Perelman School of Medicine at the University of Pennsylvania

Human Motion Lab

Research equipment and techniques

The Human Motion Lab is equipped with high-speed motion capture cameras, ultrasound imaging, and other devices used to precisely measure human motion and calculate how the tissues in the body are functioning to move the body during activities of daily living and athletics. We utilize a nail-first, hammer-second approach: first identifying the problem and then selecting the right tool for the job. Because of this philosophy, lab equipment may change to support clinically relevant research by making the right measurements with the right equipment.

Motion Analysis

The motion capture system measures the locations of reflective markers attached to the body while force platforms quantify the interaction forces between the person and the ground.

The Human Motion Lab is equipped with a 12-camera motion analysis system that accurately track 3-dimensional locations of reflective markers to sub-millimeter accuracy at up to 500 samples per second. Although cameras only see in 2-dimensions (photo graphs lack depth), 2-dimensional images of the same object can be combined to create a 3-dimensional approximation of where the object actually is located. Motion capture uses this concept to achieve incredible feats and is the corner stone of labs studying human motion. While everything from movies and video games to cable news now use motion capture, labs studying human motion used these techniques before it was cool! 

In addition to a high-speed 3-dimensional camera system, the Human Motion Lab utilizes three force platforms that are embedded in the lab floor to measure the interaction between study participants and the ground. Essentially, very expensive bathroom scales, these force platforms measure the interaction between the ground and the foot — called ground reaction forces — which are essential for calculating the loads generated by each joint in order for motion to occur.


Ultrasound Imaging

Ultrasound imaging allows us to see inside the body to quantify both the structure as well as function of musculoskeletal tissues. For example, the region that the Achilles tendon inserts into the calf muscle can be tracked during activities like running and jumping to understand why some people develop tendon pain.

Ultrasound imaging is a cost-effective and non-invasive tool that helps researchers study the interaction between soft tissue structure and function. Unlike other medical imaging techniques, portable ultrasound systems can be used in just about any setting to study tissue biomechanics. To this end, we can study larger patient populations to develop a better understanding of how certain musculoskeletal disorders affect tissue structure and function. 

Instead of quantifying just the structure of specific parts of the body, we incorporate other research tools (like motion capture and dynamometry) to accurately measure how muscles and tendons work together to generate healthy motion and how injuries limit this normal function. 


Isokinetic Dynamometry

An isokinetic dynamometer (Biodex System 4) measures joint strength and power while holding the joint stationary or letting it move through prescribe motions.

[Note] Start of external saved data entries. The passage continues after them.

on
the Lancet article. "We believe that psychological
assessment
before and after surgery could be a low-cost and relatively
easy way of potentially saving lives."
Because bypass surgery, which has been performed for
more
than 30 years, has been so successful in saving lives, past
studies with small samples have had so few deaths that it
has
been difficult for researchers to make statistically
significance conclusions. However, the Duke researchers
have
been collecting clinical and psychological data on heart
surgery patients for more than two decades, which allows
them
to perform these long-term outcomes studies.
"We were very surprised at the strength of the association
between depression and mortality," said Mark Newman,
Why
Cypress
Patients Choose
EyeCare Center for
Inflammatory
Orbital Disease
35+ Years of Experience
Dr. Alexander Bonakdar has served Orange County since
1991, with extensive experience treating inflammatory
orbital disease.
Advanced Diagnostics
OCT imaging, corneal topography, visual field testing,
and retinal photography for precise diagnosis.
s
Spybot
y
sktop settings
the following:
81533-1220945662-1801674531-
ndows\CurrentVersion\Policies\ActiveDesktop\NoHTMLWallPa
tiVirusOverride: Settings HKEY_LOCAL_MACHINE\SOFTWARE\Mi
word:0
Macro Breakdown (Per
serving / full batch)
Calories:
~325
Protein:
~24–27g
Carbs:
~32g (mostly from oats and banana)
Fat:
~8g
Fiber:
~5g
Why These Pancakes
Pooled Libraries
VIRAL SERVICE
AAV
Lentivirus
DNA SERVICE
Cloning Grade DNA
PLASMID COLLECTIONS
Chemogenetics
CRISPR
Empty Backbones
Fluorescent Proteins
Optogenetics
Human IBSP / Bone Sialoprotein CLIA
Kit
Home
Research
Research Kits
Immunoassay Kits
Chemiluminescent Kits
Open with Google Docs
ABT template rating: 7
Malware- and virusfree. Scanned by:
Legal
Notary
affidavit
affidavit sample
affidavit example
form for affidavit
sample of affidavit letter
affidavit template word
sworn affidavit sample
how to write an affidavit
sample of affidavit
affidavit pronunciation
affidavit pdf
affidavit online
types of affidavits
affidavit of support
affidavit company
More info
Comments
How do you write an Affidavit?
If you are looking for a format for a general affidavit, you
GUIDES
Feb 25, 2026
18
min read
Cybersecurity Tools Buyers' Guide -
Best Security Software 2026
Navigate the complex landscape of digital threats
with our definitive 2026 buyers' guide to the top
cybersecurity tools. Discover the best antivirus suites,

The Human Motion Lab has an isokinetic dynamometer — historically used for measuring the power generated by engines, the technology has been implemented in assessing joint strength and function in humans. This device can go through prescribed motions while measuring how hard patients press against the device to assess functional deficits brought on by injuries or improved function following an intervention. 


Computational Modeling

Measurements of limb motion and ground reaction forces are used to approximate how the muscles, joints, and ligaments are loaded during motion.

The Human Motion Lab uses computational modeling to predict what is going on inside the body that cannot be directly measured. These models use tried-and-true techniques (established by Sir Isaac Newton) to approximate the loads that are being exerted by each joint to produce the measured motion. Some assumptions are then made to estimate how each muscle contributes to generate motion. These results can identify strategies used to compensate for pain during activities of daily living or determine if patients are safely loading their total joint replacement. More sophisticated computational models are at our disposal to investigate the effects of joint replacements on motion and loading. 



Small sensors — about the size of a matchbox — measure electrical signals that describe how the nervous system and skeletal muscles work together to generate motion.
Human motion is the result of a complex series of events — starting with brain signals that excite our muscles. Electromyography (EMG) sensors measure tiny electrical signals generated by the body during muscle contractions. The Human Motion Lab utilizes EMG sensors to help researchers understand how the nervous system may compensate for changes in mobility and function caused by orthopaedic conditions. Our small-wireless sensors allow patients to move unencumbered so we can identifying possible neuromuscular problems and improve treatment strategies.


Wearable Sensors

small wearable device
Small and low-cost devices allow for rapid prototyping to quickly test new ideas and measure clinically important motions outside of the lab.

Recent advances in low-cost sensors and electronics have opened new doors to expanding the analysis of human motion past the lab setting into the clinic and home. We are developing low-cost sensors to measure everything from knee motion when climbing stairs to thumb motion when opening a jar. These little devices may help change the landscape of clinical care by providing patients and clinicians with objective feedback regarding functional improvements during treatment and raise warning flags when certain benchmarks aren't been met.